In first case my code is simple and straightforward, and it is measured correctly:
struct timespec start_r, start_m, stop_r, stop_m;
double realtime, monotonic;
time_t start2 = clock();
if(clock_gettime(CLOCK_REALTIME, &start_r) == -1) {
cout << "clock realtime error!" << endl;
}
if(clock_gettime(CLOCK_MONOTONIC, &start_m) == -1) {
cout << "clock realtime error!" << endl;
}
double res = 0.0;
for(unsigned long i = 0; i < total; i++) {
res += data[i];
}
cout << "res = " << res << endl;
time_t end2 = clock();
if(clock_gettime(CLOCK_REALTIME, &stop_r) == -1) {
cout << "clock realtime error!" << endl;
}
if(clock_gettime(CLOCK_MONOTONIC, &stop_m) == -1) {
cout << "clock realtime error!" << endl;
}
cout << "Time clock() = " << (end2 - start2)/(double)CLOCKS_PER_SEC << endl;
realtime = (stop_r.tv_sec - start_r.tv_sec) + (double)(stop_r.tv_nsec - start_r.tv_nsec) / (double)BILLION;
monotonic = (stop_m.tv_sec - start_m.tv_sec) + (double)(stop_m.tv_nsec - start_m.tv_nsec) / (double)BILLION;
cout << "Realtime = " << realtime << endl << "Monotonic = " << monotonic << endl;
It gives understandable results - all three results are nearly the same.

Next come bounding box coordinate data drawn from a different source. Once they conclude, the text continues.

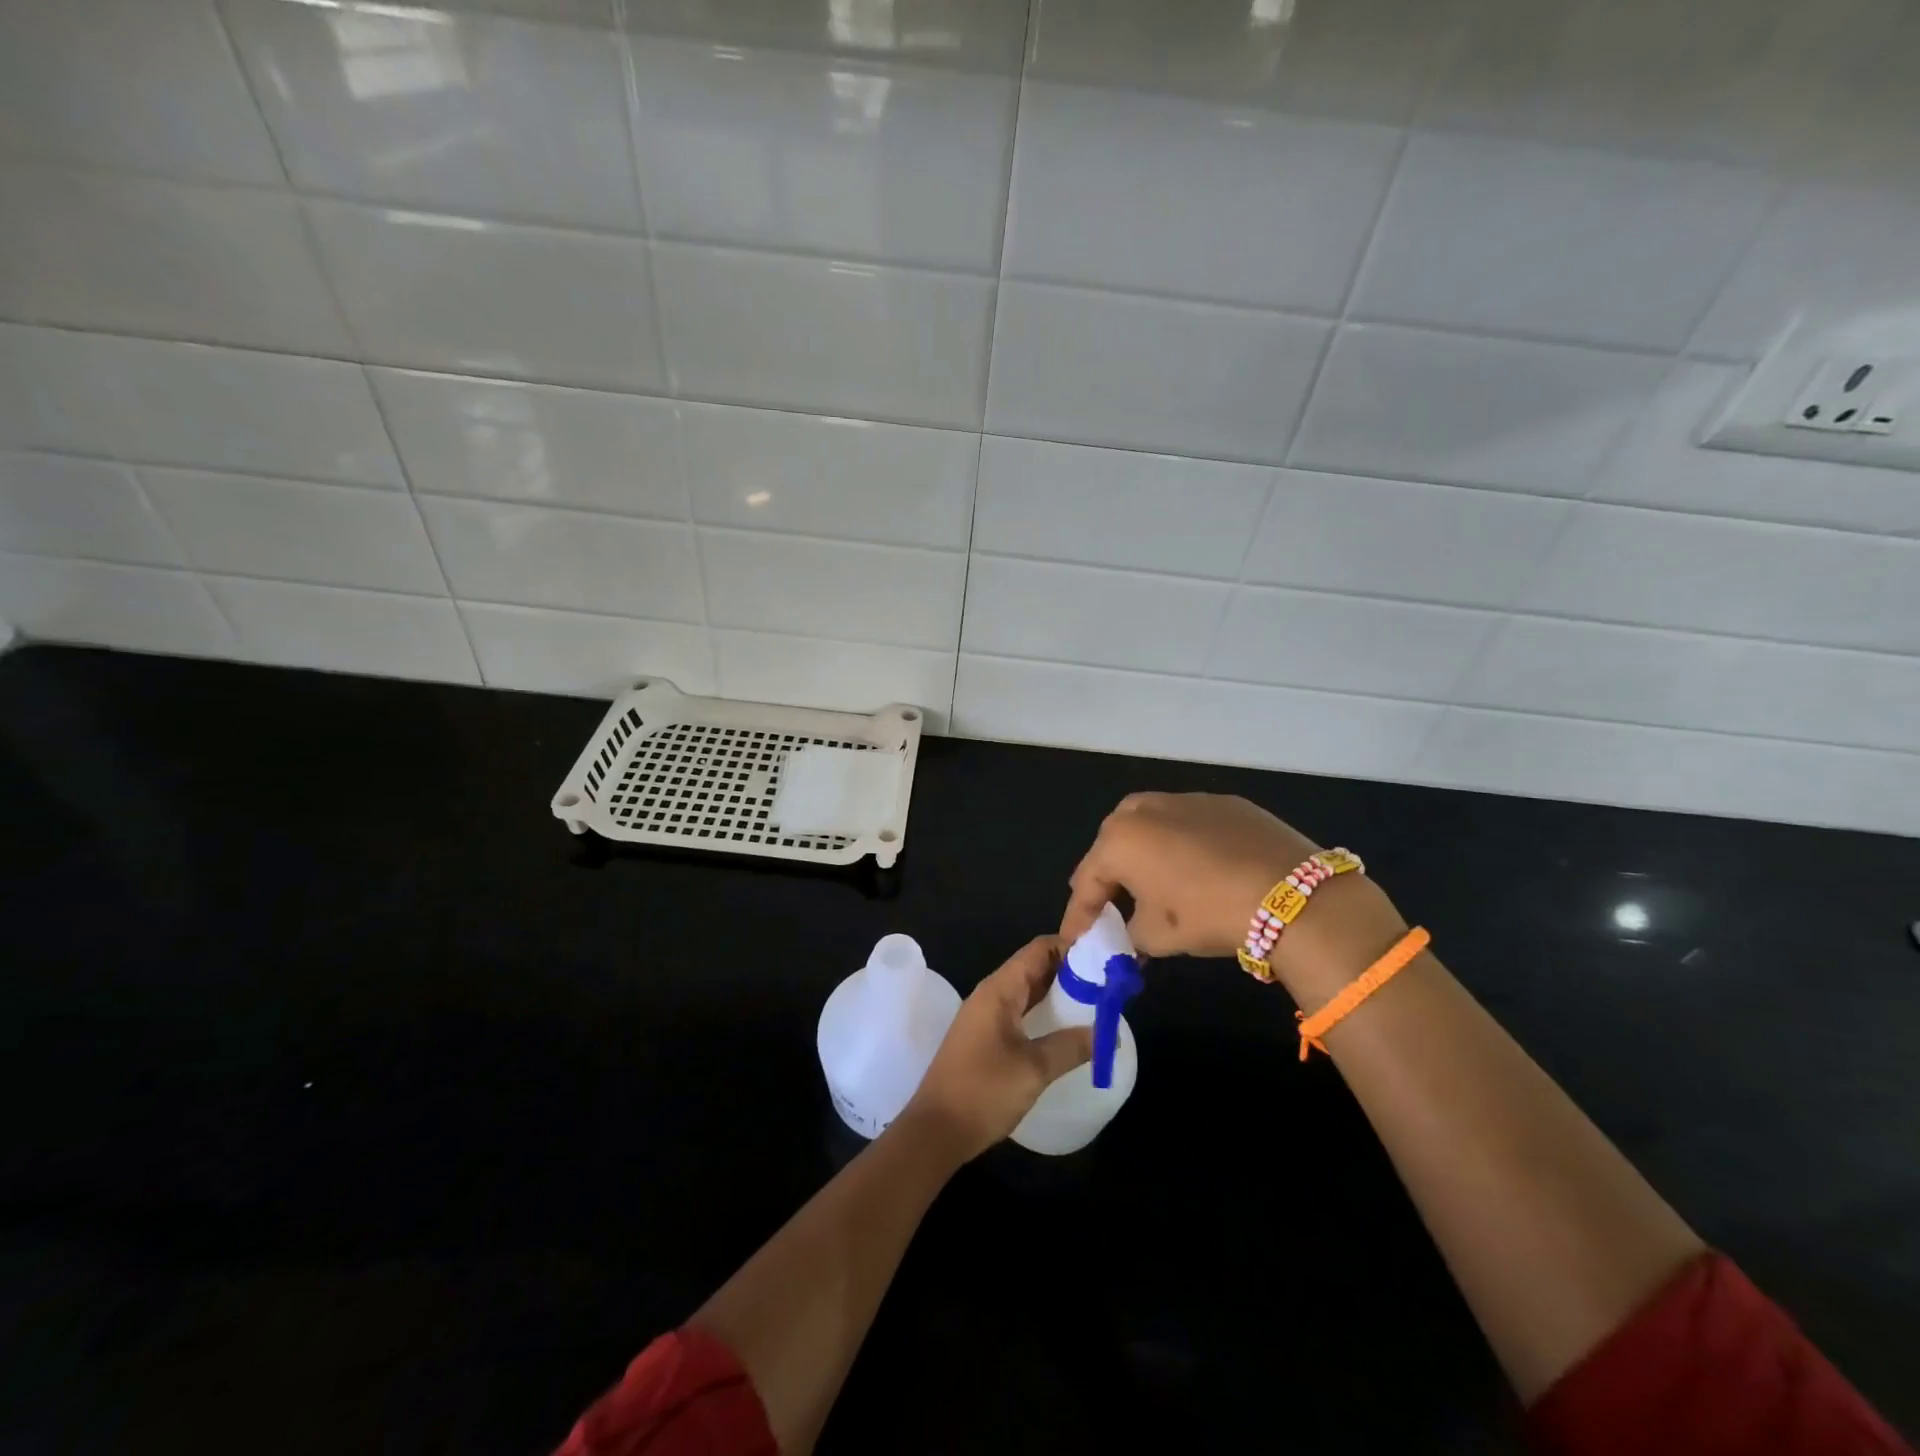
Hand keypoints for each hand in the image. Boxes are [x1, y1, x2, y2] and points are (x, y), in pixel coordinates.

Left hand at [899, 936, 1091, 1162]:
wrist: (935, 1130)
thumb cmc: (983, 1091)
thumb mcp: (1033, 1069)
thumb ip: (1071, 1046)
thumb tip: (1107, 1033)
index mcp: (999, 989)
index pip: (1038, 949)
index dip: (1070, 946)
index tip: (1104, 956)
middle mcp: (991, 994)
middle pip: (1034, 967)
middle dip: (1070, 971)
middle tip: (1107, 982)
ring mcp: (985, 1016)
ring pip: (1027, 991)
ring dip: (1058, 993)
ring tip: (1095, 1003)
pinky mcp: (985, 1038)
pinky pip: (1020, 1012)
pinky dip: (1044, 1013)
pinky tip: (1065, 1029)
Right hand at [1061, 792, 1405, 996]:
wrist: (1291, 895)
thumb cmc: (1208, 913)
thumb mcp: (1158, 936)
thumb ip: (1131, 933)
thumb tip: (1133, 934)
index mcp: (1119, 839)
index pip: (1086, 881)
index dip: (1079, 916)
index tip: (1075, 942)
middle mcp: (1145, 808)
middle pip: (1114, 845)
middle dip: (1109, 877)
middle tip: (1111, 907)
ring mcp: (1187, 799)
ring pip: (1151, 828)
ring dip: (1146, 856)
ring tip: (1156, 887)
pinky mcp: (1226, 803)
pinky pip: (1189, 825)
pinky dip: (1184, 846)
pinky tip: (1200, 871)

When it comes to measuring the execution time of an OpenCL kernel, I do exactly the same, but The results I get are awful:
Time = 0.04
Realtime = 0.26113
Monotonic = 0.26113
Can you give me any idea of what is wrong with it? If it is a usual problem of measuring OpenCL kernel performance, can you suggest the best way to measure it? Thanks!
Upvotes: 1
Views: 7496
Reputation: 129314
The function clock
will in some systems measure the CPU time used by the application. If your application uses OpenCL, it will probably spend most of its time waiting for the actual calculation to be performed by the graphics card, so clock
will not give you "the real time it took to get the result". It's similar to using clock
when reading data from a file, for example - the time it takes to read 100MB from a file is perhaps 2 seconds. But only 0.01s of CPU time is needed to send the commands to the hard disk and collect the data back when it has been stored in memory by the hard disk controller. So the clock
gives "0.01s", not "2s".
Upvotes: 2
Reputation: 7766
If you have access to a C++11 compiler consider using std::chrono instead: http://en.cppreference.com/w/cpp/chrono
There are three clock types built into the new C++ standard:
Furthermore the library is well-designed to handle different levels of granularity, whether you want microsecond accuracy, or something else. For software I have written in the past (large industrial engineering-type simulations) I've relied on std::steady_clock for doing all of my timings with no complaints :-).
Upvotes: 2